Exercise instructions - Would you copy exactly the lines in the data below from the one that has "Figure 2. Scanning" through the one that has "FIGURE 1 | Simplified", dropping any pictures?

Data excerpts -
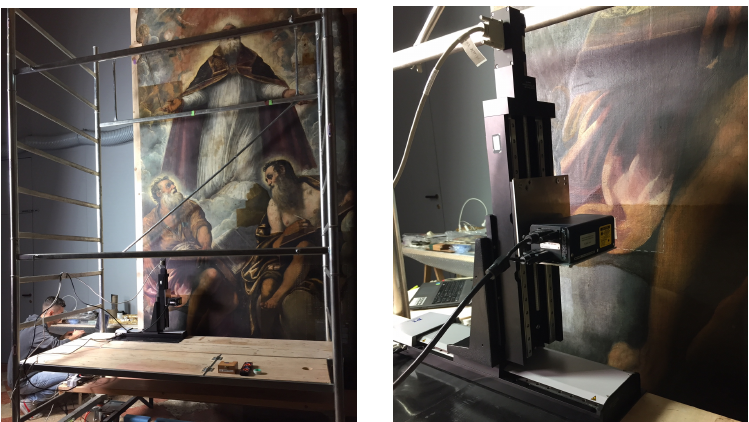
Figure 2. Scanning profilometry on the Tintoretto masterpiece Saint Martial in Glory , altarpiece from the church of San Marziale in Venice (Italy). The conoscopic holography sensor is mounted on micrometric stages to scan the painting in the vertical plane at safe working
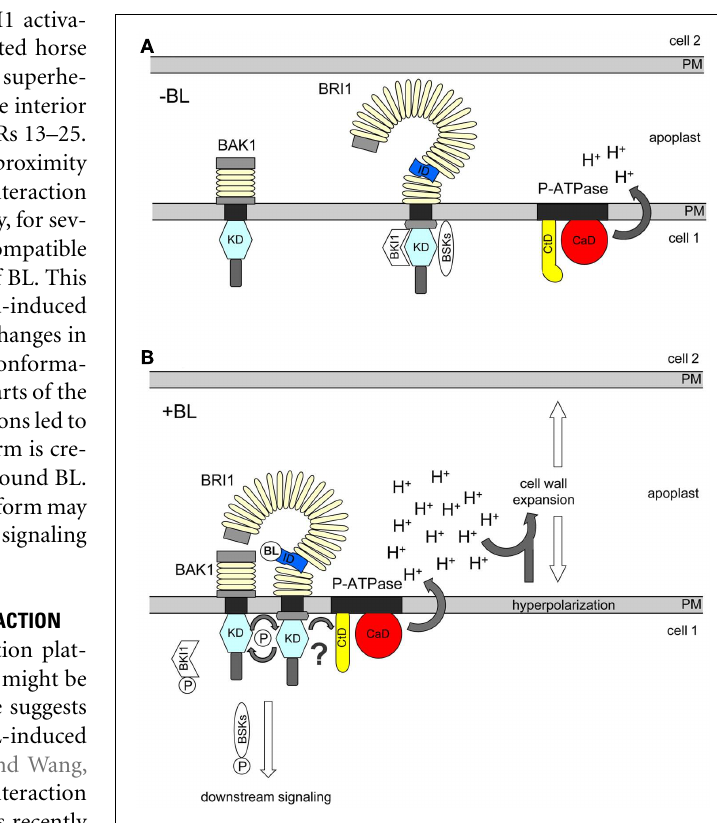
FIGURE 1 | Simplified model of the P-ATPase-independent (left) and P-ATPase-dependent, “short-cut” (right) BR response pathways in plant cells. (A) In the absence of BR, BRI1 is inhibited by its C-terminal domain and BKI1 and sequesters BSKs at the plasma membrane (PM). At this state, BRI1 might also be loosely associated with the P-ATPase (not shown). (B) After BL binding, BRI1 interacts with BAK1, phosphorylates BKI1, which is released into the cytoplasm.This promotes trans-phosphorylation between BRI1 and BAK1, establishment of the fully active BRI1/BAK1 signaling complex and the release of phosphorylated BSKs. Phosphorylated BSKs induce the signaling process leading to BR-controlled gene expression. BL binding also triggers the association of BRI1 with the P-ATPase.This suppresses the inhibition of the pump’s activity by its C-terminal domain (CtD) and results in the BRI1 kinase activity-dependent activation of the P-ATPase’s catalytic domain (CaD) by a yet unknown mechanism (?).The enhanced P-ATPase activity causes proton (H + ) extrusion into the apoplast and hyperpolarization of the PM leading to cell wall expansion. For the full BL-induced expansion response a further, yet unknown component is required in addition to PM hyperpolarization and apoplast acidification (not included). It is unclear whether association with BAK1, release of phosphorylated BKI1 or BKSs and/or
* * *
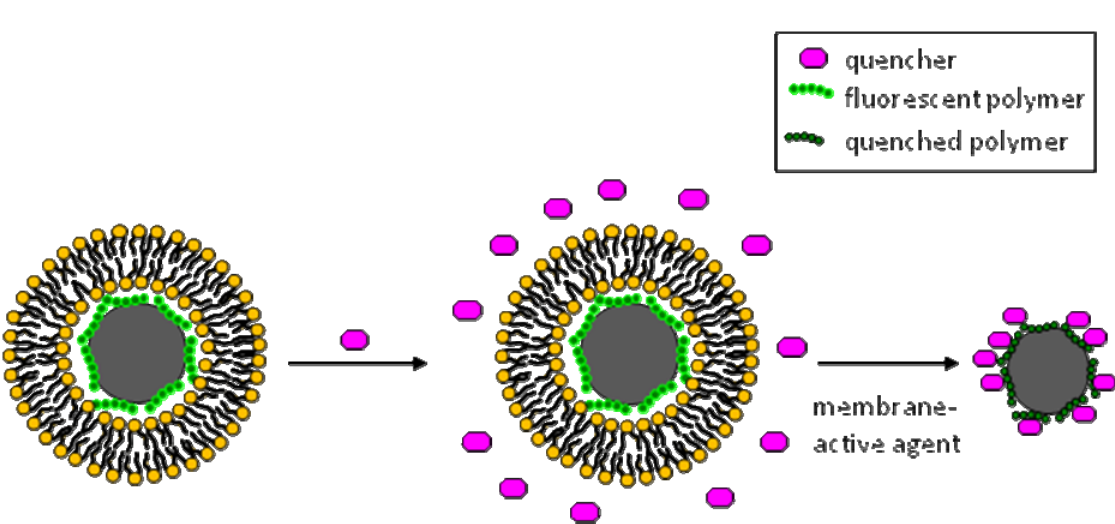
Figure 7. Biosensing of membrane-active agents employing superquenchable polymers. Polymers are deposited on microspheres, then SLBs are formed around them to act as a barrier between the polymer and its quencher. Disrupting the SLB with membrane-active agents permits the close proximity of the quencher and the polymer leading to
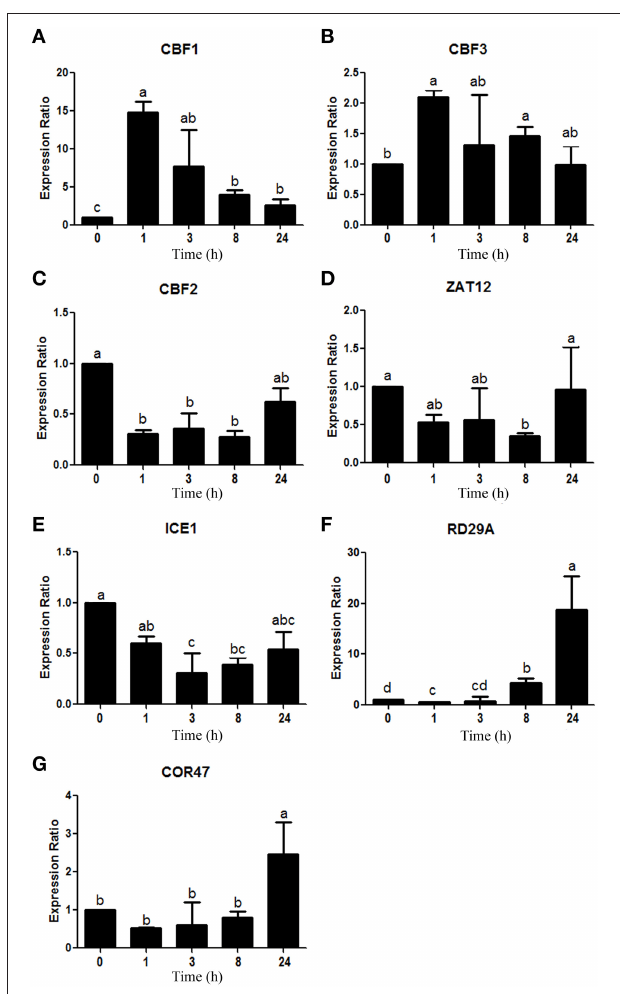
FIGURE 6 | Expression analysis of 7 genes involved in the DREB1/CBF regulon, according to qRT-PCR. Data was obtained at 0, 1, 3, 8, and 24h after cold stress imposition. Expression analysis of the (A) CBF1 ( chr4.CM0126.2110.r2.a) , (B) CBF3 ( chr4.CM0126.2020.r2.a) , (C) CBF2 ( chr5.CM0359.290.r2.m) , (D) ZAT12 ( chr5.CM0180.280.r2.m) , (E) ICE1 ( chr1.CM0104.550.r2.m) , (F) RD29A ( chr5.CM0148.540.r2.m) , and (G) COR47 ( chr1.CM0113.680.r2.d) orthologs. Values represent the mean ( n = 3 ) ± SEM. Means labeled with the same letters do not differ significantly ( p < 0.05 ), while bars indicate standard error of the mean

Expected output -
Figure 2. Scanning profilometry on the Tintoretto masterpiece Saint Martial in Glory , altarpiece from the church of San Marziale in Venice (Italy). The conoscopic holography sensor is mounted on micrometric stages to scan the painting in the vertical plane at safe working
FIGURE 1 | Simplified model of the P-ATPase-independent (left) and P-ATPase-dependent, “short-cut” (right) BR response pathways in plant cells. (A) In the absence of BR, BRI1 is inhibited by its C-terminal domain and BKI1 and sequesters BSKs at the plasma membrane (PM). At this state, BRI1 might also be loosely associated with the P-ATPase (not shown). (B) After BL binding, BRI1 interacts with BAK1, phosphorylates BKI1, which is released into the cytoplasm.This promotes trans-phosphorylation between BRI1 and BAK1, establishment of the fully active BRI1/BAK1 signaling complex and the release of phosphorylated BSKs. Phosphorylated BSKs induce the signaling process leading to BR-controlled gene expression. BL binding also triggers the association of BRI1 with the P-ATPase.This suppresses the inhibition of the pump’s activity by its C-terminal domain (CtD) and results in the BRI1 kinase activity-dependent activation of the P-ATPase’s catalytic domain (CaD) by a yet unknown mechanism (?).The enhanced P-ATPase activity causes proton (H + ) extrusion into the apoplast and hyperpolarization of the PM leading to cell wall expansion. For the full BL-induced expansion response a further, yet unknown component is required in addition to PM hyperpolarization and apoplast acidification (not included). It is unclear whether association with BAK1, release of phosphorylated BKI1 or BKSs and/or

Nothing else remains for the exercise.